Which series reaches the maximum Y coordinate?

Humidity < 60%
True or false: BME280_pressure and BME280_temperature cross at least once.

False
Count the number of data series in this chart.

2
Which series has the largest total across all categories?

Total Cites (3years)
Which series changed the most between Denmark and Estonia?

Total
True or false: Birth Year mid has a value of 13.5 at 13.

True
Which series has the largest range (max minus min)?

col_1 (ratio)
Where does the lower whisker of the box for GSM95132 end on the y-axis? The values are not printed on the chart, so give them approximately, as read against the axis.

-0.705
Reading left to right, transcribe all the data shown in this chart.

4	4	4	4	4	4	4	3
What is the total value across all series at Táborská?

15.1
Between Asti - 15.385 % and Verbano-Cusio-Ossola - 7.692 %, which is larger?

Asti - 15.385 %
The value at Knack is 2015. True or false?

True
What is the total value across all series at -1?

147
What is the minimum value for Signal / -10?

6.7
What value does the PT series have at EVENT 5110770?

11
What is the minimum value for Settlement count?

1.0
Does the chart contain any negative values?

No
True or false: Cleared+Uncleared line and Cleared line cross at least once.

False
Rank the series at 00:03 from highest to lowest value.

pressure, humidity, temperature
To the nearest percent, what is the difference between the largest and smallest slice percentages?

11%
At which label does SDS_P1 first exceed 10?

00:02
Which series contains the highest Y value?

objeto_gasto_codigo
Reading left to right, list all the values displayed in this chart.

Task directions
Retype the listing above word for word, from its very first line through the line that contains "What is the total value across all series at Táborská?", with both ends included.

Answer box
Which series reaches the maximum Y coordinate?

Humidity < 60%
True or false: BME280_pressure and BME280_temperature cross at least once.

False
Count the number of data series in this chart.

2
Which series has the largest total across all categories?

Total Cites (3years)
Which series changed the most between Denmark and Estonia?

Total
True or false: Birth Year mid has a value of 13.5 at 13.

True
Which series has the largest range (max minus min)?

col_1 (ratio)
Where does the lower whisker of the box for GSM95132 end on the y-axis? The values are not printed on the chart, so give them approximately, as read against the axis.

-0.705
Reading left to right, transcribe all the data shown in this chart.

4	4	4	4	4	4	4	3
What is the total value across all series at Táborská?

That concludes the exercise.